Exercise prompt -
Search the listing below for the string "lines", then copy every line it appears in.

******************************

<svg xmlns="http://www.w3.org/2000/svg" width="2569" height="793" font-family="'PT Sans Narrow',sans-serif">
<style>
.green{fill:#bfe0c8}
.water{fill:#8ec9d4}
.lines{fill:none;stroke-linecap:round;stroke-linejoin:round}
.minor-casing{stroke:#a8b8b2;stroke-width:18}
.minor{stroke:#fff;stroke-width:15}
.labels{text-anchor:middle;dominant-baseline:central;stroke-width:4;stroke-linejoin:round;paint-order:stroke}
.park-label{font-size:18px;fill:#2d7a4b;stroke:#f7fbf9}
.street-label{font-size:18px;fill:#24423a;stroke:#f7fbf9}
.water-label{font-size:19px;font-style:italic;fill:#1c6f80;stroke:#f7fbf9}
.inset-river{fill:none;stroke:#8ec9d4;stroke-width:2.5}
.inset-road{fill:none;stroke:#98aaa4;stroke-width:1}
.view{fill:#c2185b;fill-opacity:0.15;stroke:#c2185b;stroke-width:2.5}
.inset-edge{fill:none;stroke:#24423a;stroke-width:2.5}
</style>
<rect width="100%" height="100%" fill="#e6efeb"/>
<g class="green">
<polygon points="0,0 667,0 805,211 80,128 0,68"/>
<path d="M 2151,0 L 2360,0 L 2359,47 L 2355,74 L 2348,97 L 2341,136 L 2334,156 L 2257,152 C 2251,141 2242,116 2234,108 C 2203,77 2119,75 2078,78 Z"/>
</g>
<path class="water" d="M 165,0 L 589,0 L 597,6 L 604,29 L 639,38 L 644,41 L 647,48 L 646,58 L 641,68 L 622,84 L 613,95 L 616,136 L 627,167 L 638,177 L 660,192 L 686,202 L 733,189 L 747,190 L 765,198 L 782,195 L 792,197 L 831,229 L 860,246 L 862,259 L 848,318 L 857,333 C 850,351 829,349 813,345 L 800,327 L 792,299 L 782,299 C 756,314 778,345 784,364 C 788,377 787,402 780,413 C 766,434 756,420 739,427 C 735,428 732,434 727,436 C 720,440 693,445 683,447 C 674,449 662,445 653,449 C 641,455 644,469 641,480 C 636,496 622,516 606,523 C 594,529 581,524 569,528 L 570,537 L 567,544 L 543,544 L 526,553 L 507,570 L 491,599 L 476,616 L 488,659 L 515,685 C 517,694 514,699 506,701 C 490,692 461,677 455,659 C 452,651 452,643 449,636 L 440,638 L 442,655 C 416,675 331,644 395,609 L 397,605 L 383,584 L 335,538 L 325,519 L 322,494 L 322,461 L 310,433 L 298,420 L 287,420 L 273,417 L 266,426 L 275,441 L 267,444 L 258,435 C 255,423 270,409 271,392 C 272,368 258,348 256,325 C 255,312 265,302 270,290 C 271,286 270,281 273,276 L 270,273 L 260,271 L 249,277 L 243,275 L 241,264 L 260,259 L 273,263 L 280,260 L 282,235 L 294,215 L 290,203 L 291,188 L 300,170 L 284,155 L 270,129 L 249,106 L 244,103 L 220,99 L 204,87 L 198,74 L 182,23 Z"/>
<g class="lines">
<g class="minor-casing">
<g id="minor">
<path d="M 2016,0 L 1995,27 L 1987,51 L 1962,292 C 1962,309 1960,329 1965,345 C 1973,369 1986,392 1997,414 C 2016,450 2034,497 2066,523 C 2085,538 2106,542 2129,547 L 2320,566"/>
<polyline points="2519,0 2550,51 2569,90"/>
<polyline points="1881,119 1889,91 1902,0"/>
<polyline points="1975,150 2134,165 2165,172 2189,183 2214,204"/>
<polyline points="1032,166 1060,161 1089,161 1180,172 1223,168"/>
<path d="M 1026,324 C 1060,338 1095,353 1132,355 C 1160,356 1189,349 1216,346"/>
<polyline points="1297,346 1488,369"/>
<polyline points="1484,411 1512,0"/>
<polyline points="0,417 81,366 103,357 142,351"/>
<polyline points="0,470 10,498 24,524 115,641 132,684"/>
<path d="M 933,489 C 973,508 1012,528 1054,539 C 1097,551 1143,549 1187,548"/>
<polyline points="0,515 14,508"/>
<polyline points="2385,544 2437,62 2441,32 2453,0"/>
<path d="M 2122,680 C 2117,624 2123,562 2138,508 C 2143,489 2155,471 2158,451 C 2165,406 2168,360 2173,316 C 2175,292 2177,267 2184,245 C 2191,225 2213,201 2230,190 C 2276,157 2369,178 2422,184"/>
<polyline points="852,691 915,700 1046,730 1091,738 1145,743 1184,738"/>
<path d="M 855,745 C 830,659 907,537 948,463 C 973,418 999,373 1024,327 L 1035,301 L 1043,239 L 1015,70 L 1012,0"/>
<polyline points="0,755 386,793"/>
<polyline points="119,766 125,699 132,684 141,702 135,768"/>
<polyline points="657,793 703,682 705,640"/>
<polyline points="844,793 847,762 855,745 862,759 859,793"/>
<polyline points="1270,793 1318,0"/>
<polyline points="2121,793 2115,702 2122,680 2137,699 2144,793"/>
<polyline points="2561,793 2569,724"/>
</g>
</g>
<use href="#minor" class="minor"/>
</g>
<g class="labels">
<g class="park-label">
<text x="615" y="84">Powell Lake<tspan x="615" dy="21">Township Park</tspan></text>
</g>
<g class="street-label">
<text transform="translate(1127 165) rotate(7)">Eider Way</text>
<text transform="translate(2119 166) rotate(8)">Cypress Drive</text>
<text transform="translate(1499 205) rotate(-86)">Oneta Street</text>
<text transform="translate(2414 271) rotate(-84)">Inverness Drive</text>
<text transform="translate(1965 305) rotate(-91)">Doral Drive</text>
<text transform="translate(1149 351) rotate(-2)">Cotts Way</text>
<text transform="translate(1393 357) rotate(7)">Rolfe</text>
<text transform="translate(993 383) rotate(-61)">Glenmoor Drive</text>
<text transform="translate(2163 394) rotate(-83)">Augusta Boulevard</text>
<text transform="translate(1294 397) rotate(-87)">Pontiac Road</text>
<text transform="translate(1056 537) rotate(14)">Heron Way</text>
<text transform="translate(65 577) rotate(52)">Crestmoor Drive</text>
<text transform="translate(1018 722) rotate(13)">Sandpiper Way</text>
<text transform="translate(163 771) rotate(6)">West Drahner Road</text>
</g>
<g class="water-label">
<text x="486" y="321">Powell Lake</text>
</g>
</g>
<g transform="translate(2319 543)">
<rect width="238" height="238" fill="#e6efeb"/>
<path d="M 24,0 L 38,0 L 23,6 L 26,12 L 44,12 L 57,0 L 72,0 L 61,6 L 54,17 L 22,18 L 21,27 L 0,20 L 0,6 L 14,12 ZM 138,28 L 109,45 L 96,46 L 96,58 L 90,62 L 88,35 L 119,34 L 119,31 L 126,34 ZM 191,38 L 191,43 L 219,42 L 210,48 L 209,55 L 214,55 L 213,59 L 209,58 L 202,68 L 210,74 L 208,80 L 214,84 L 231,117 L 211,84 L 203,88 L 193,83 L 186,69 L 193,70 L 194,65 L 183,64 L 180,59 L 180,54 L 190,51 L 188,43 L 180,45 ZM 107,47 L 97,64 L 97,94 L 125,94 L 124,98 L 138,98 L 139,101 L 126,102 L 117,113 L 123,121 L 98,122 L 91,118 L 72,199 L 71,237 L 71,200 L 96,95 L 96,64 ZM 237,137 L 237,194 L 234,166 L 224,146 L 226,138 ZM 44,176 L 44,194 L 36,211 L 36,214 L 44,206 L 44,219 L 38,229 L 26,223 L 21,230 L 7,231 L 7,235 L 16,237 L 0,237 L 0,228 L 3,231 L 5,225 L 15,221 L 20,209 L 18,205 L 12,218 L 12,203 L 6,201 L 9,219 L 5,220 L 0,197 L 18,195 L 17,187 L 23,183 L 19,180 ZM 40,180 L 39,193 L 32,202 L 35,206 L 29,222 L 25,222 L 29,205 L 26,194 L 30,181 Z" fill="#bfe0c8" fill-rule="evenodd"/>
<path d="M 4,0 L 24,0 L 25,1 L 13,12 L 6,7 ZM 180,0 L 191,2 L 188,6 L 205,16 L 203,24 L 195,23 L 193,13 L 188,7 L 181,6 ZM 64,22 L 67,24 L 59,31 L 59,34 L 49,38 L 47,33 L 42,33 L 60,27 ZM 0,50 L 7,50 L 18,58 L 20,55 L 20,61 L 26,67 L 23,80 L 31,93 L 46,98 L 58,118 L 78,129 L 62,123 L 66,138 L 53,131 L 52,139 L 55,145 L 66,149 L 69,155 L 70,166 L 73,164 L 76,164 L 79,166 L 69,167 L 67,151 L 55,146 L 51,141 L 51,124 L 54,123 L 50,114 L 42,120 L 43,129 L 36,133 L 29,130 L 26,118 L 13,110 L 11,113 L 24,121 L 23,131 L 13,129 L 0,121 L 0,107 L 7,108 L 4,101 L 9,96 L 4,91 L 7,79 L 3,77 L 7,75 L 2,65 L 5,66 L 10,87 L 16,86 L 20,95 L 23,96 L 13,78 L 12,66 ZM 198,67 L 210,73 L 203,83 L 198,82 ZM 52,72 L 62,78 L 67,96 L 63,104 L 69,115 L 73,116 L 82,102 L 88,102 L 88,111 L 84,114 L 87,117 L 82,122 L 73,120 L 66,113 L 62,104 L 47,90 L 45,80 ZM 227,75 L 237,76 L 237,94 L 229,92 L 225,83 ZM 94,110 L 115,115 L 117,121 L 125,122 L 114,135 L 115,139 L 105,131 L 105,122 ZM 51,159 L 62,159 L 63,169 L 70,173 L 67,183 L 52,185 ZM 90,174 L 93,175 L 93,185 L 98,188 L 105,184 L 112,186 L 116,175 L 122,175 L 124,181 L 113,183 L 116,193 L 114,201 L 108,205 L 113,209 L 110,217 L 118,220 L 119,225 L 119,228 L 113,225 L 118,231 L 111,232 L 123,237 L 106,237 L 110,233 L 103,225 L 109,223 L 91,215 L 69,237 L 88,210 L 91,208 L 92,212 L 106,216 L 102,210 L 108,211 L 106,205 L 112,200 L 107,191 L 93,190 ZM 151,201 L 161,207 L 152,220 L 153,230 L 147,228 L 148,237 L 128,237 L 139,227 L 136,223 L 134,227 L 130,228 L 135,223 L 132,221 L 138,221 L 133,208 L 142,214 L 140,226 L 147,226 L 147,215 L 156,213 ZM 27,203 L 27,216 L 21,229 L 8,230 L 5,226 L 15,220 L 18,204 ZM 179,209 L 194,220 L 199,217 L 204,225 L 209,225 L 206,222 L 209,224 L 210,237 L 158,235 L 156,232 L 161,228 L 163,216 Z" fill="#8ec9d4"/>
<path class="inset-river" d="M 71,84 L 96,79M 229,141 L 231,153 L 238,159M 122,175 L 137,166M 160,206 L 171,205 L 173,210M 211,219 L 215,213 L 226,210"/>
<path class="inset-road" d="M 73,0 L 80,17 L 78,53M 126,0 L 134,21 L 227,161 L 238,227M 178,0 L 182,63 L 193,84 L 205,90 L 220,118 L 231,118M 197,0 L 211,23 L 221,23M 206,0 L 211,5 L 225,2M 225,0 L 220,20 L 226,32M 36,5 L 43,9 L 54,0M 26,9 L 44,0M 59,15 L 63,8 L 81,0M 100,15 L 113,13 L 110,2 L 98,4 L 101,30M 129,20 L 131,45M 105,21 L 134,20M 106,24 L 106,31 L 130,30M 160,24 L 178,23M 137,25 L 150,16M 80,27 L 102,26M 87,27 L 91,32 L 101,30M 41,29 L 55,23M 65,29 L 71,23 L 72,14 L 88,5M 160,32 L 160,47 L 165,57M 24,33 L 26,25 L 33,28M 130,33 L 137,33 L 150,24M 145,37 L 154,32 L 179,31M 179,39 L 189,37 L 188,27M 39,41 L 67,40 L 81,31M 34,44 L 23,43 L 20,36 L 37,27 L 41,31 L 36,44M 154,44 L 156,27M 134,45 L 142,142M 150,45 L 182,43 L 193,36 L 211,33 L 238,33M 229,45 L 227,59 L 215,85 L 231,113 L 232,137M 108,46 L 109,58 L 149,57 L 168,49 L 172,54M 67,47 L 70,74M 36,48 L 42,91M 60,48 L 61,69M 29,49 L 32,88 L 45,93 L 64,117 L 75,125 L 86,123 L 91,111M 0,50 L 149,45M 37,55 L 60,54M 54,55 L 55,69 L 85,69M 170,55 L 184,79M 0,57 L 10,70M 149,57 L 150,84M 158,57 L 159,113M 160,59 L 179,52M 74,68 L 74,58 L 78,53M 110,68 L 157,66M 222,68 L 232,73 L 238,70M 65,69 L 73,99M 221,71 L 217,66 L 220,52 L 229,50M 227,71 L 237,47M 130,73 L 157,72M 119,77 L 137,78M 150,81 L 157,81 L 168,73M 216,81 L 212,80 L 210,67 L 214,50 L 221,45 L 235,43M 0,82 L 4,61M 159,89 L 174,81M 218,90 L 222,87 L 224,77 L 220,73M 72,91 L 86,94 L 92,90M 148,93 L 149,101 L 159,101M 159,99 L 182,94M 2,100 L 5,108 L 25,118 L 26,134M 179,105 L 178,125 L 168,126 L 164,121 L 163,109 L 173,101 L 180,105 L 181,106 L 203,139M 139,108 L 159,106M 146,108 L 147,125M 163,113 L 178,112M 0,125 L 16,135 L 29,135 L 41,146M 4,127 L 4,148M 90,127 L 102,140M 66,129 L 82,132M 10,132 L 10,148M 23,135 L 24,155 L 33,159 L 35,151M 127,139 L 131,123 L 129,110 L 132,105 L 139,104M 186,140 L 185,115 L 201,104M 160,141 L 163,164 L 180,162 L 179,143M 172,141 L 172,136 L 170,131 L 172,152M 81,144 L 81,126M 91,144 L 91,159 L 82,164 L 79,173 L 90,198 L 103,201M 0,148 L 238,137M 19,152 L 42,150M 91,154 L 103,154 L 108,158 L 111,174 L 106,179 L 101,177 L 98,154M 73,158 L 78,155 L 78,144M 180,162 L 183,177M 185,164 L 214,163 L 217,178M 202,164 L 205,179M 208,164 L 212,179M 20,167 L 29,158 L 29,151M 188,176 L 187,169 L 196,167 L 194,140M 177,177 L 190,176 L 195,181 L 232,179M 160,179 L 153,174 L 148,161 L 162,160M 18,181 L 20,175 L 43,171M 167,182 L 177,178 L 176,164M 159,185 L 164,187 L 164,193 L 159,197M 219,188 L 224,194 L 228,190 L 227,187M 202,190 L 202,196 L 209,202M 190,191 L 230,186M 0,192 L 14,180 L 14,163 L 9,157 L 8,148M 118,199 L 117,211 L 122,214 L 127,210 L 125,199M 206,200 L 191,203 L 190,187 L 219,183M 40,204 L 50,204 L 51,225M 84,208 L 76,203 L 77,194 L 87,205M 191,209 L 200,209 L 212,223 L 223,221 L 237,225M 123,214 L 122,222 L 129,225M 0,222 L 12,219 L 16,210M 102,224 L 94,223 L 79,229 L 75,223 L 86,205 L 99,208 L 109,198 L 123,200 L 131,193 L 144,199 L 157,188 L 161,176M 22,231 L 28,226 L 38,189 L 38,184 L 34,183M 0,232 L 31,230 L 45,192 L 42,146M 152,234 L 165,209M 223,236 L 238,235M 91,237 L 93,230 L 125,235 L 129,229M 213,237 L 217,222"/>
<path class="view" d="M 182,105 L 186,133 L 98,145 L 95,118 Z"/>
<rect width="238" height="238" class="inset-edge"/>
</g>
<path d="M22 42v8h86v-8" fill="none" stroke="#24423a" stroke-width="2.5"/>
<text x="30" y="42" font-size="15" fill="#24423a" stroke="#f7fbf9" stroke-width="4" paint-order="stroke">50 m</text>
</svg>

******************************

Answer for the task -
.lines{fill:none;stroke-linecap:round;stroke-linejoin:round}
<g class="lines">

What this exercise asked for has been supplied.